##### Provided data #####

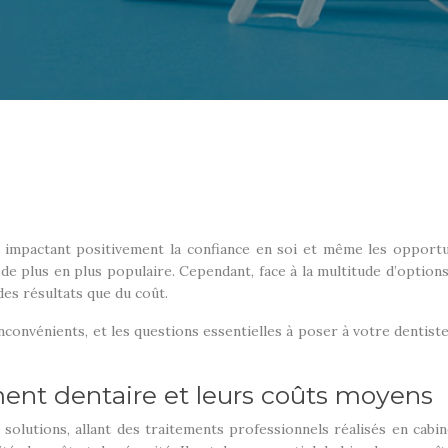
impactant positivement la confiance en soi et même les opportu
 de plus en plus populaire. Cependant, face à la multitude d’option
des résultats que du coût.
convénients, et les questions essentielles à poser à votre dentist
ment dentaire et leurs coûts moyens
olutions, allant des traitements professionnels réalisés en cabi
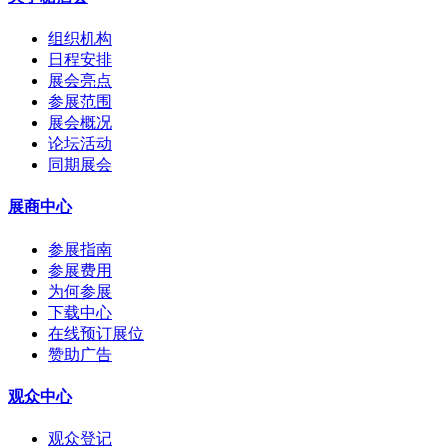
组织机构
日程安排
展会亮点
参展范围
展会概况
论坛活动
同期展会
展商中心
参展指南
参展费用
为何参展
下载中心
在线预订展位
赞助广告
观众中心
观众登记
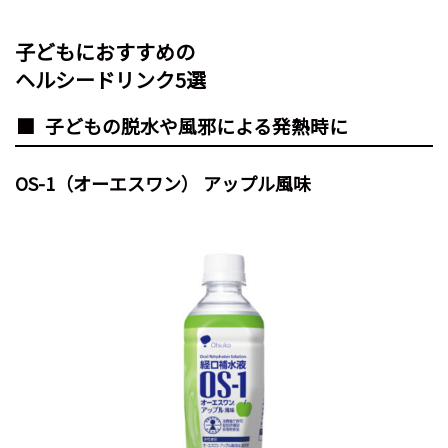
子どもにおすすめの
ヘルシードリンク5選
子どもの脱水や風邪による発熱時に
OS-1（オーエスワン） アップル風味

#####

* **What the task requires**
Leaving out the images, repeat the listing above exactly.

* **Response for this exercise**
impactant positivement la confiance en soi et même les opportu
 de plus en plus populaire. Cependant, face à la multitude d’option
des résultats que du coût.
convénients, et les questions essentielles à poser à votre dentist
ment dentaire et leurs coûts moyens
olutions, allant des traitements professionnels réalisés en cabi
组织机构
日程安排
展会亮点
参展范围
展会概况
论坛活动
同期展会
展商中心
参展指南
参展费用
为何参展
下载中心
在线预订展位
赞助广告
观众中心
观众登记
子どもにおすすめの
ヘルシードリンク5選
子どもの脱水や風邪による発熱時に
OS-1（オーエスワン） アップル風味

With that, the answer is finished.